Give every line of text in the data below as a JSON list of strings, one string per line, with blank lines left out. Leave the picture placeholders out of the list.

Stored data entries
----

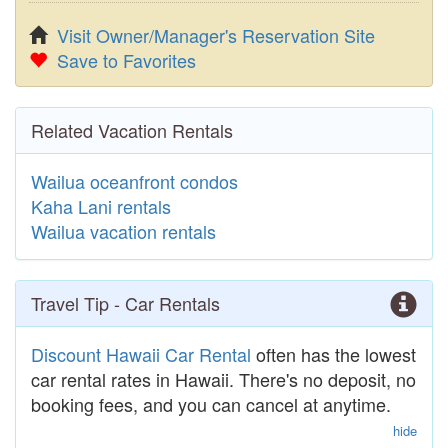
Visit Owner/Manager's Reservation Site
Save to Favorites
Related Vacation Rentals
Wailua oceanfront condos
Kaha Lani rentals
Wailua vacation rentals
Travel Tip - Car Rentals
Discount Hawaii Car Rental
often has the lowest
car rental rates in Hawaii. There's no deposit, no
booking fees, and you can cancel at anytime.
hide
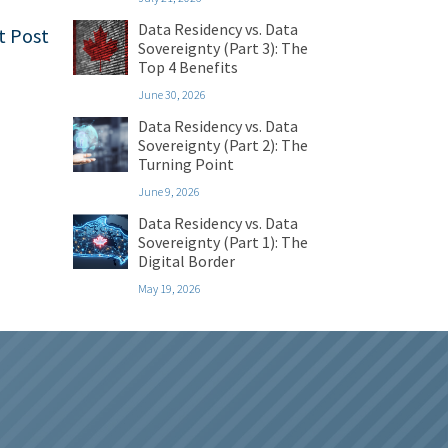
Data Residency vs. Data
t Post
Sovereignty (Part 3): The
Top 4 Benefits
June 30, 2026
Data Residency vs. Data
Sovereignty (Part 2): The
Turning Point
June 9, 2026
Data Residency vs. Data
Sovereignty (Part 1): The
Digital Border
May 19, 2026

----

◆ ANSWER TO THIS TASK
[
  "Visit Owner/Manager's Reservation Site",
  "Save to Favorites",
  "Related Vacation Rentals",
  "Wailua oceanfront condos",
  "Kaha Lani rentals",
  "Wailua vacation rentals",
  "Travel Tip - Car Rentals",
  "Discount Hawaii Car Rental",
  "often has the lowest",
  "car rental rates in Hawaii. There's no deposit, no",
  "booking fees, and you can cancel at anytime.",
  "hide",
  "Data Residency vs. Data",
  "t Post",
  "Sovereignty (Part 3): The",
  "Top 4 Benefits",
  "June 30, 2026",
  "Data Residency vs. Data",
  "Sovereignty (Part 2): The",
  "Turning Point",
  "June 9, 2026",
  "Data Residency vs. Data",
  "Sovereignty (Part 1): The",
  "Digital Border",
  "May 19, 2026"
]